Once Upon a Time in Hong Kong
- The Killer
- 喋血雙雄
- Hong Kong1989
- John Woo
- 111 DCP
- 18A
- Once Upon a Time in Hong Kong
“Starts over the top, then, like some cartoon freak-out, blasts through the roof.”
J. Hoberman, Village Voice
After director John Woo and producer Tsui Hark locked horns over A Better Tomorrow II, Woo drummed up his own financing to underwrite follow-up The Killer, his squib-soaked homage to Melville’s Le samouraï and a bona fide action classic. Here, the honour-bound lone wolf is Ah Jong (Chow Yun-fat), a sartorially suave hitman who accidentally blinds a nightclub singer (Sally Yeh) during a firefight with triads. Guilt compels him to protect her, leading to romance and a lucrative contract—his fateful final job—to pay for her corneal transplant. Their relationship only feigns the film’s love story; the true courtship belongs to Ah Jong and detective Li Ying (Danny Lee), two soulmates on opposing sides of the law whose union is consecrated through ultra-violence and shared admiration (maybe more). Christian symbolism, including the director’s first scattering of white doves, runs throughout. Woo’s 2024 straight-to-streaming remake set in Paris failed to match the original’s ferocity or piquant subtext.

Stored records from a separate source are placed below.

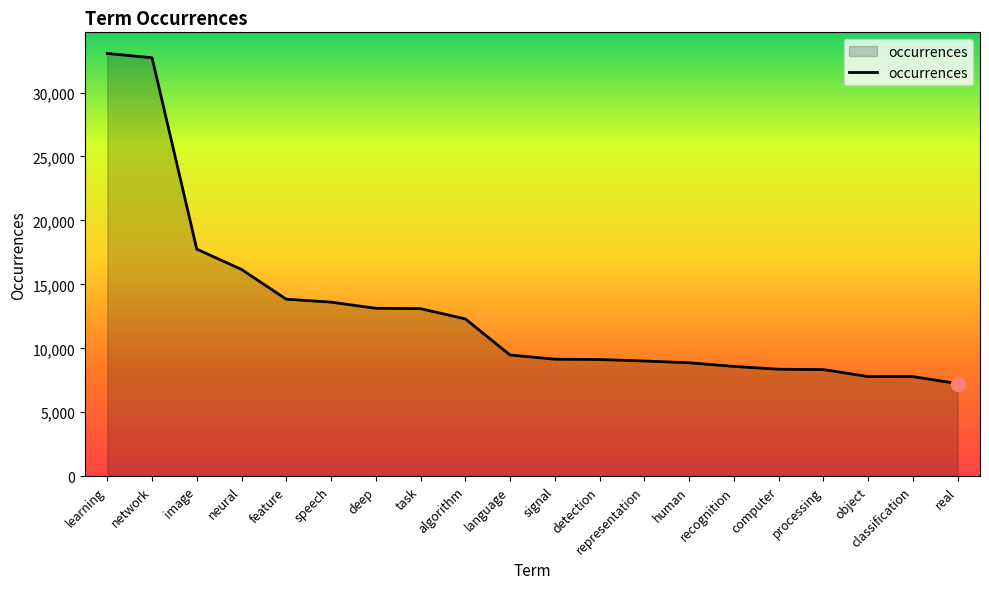

What is the difference between the second highest and minimum values?

25482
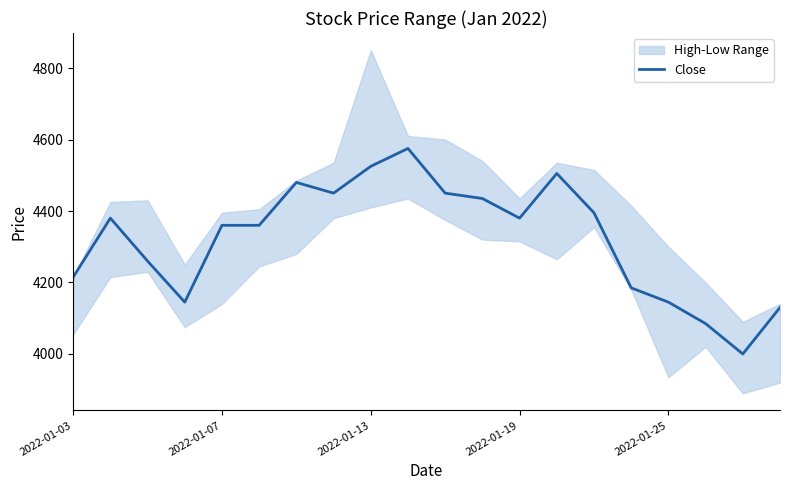

What is the highest value of the Close series?

4575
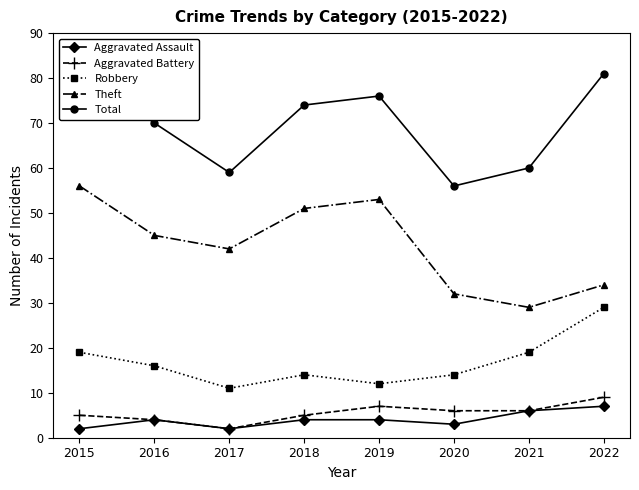

The value of Total at 2021 is 105. True or false?

False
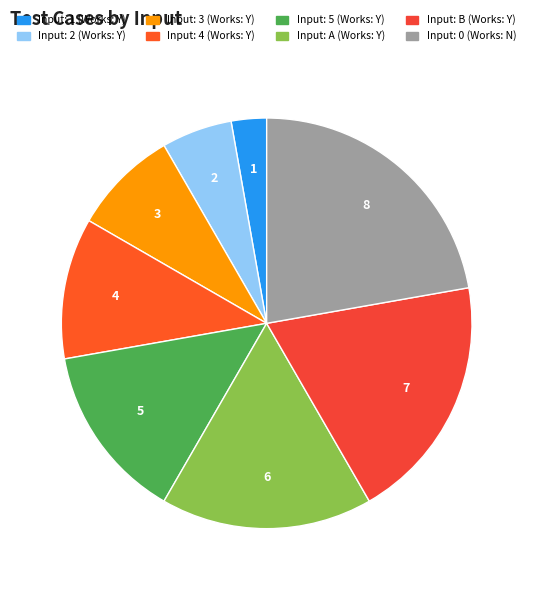

Does any single category account for the majority?

No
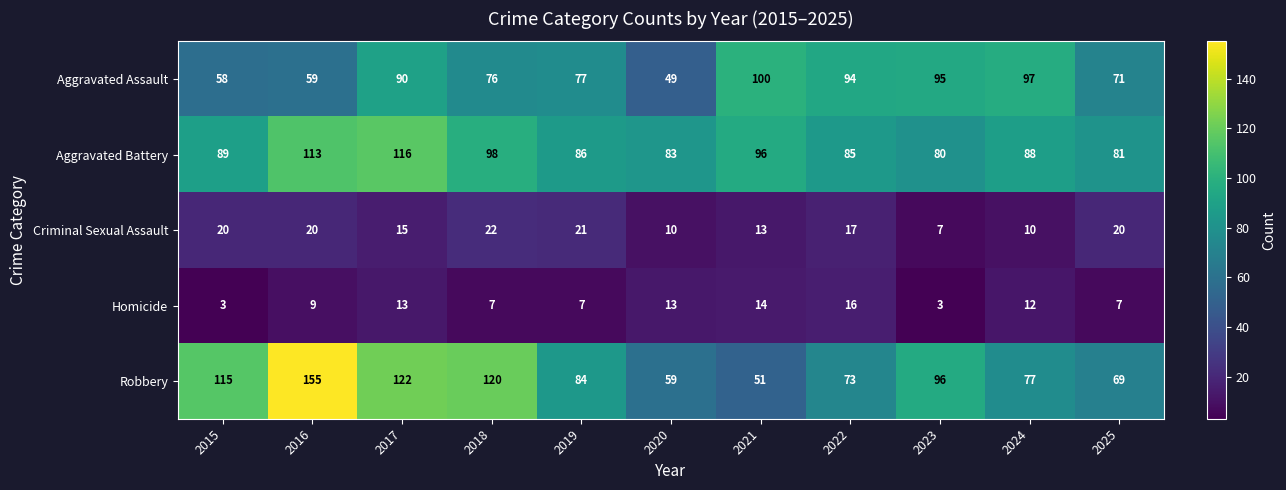

What is the maximum value shown in the chart?

155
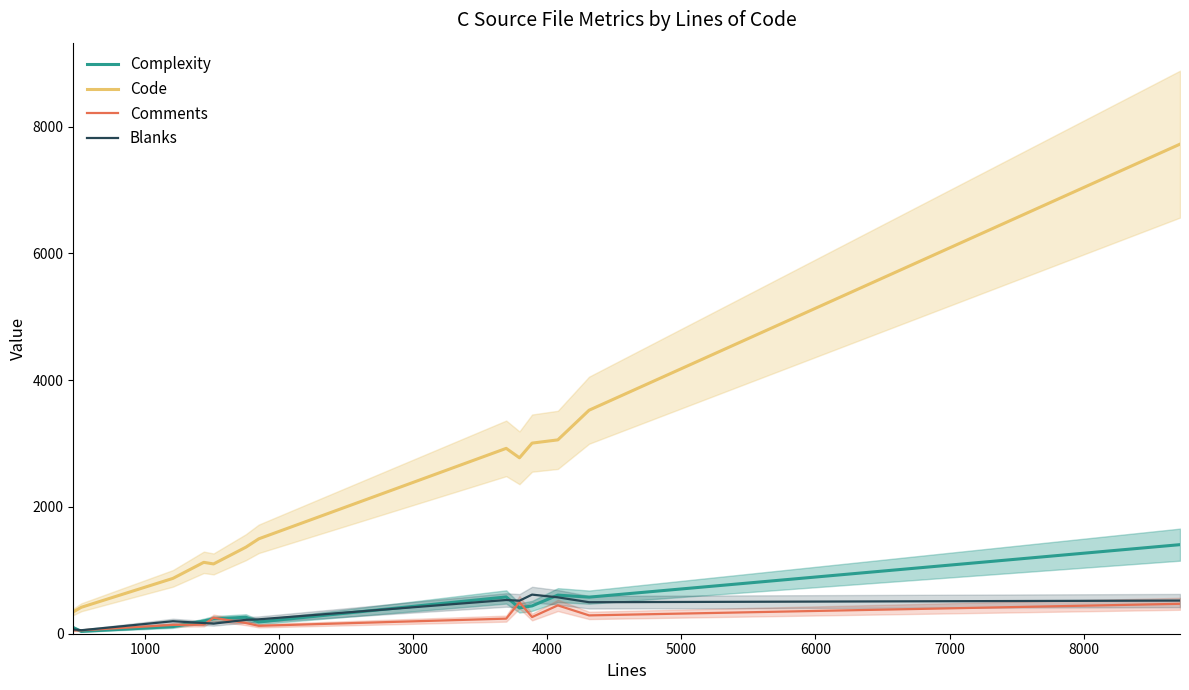

What is the difference between the maximum and minimum values in the Blanks series?

562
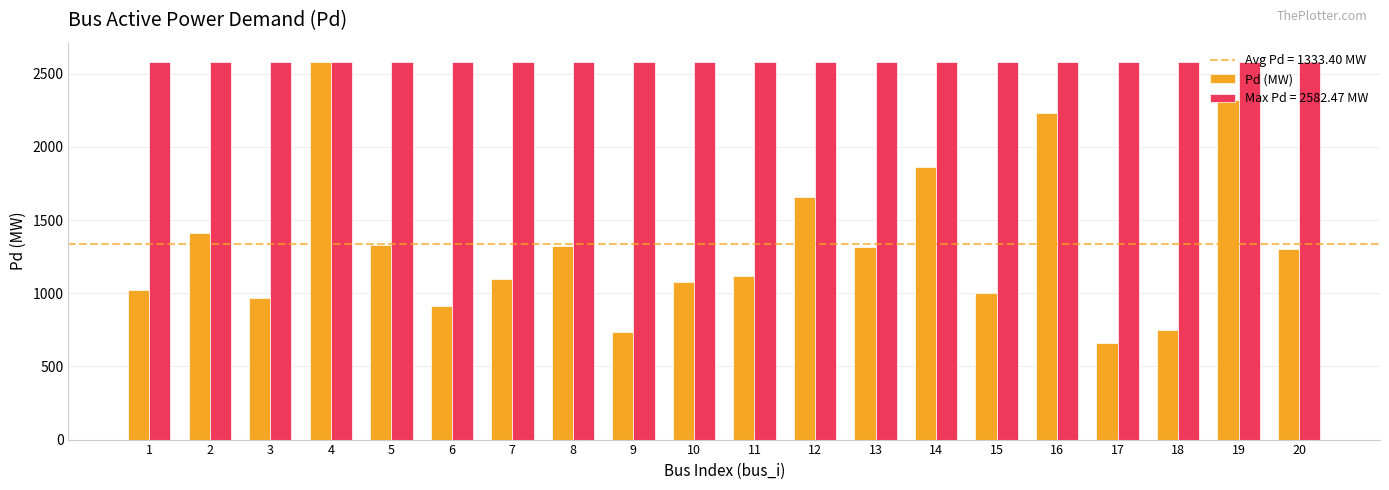

Between 3 and 8, which series saw the biggest shift?

Pd (MW)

In Cantonese with English subtitles
“The most dementedly elegiac thriller you’ve ever seen … The tone is hysterical from start to finish, but Woo’s lush visual stylings and taste for baroque detail give the whole thing an improbably serene air of abstraction.”
Tony Rayns, Time Out
“John Woo at his pinnacle … A super-stylised explosion of adrenaline that remains one of the key pieces in the jigsaw of today’s action cinema.”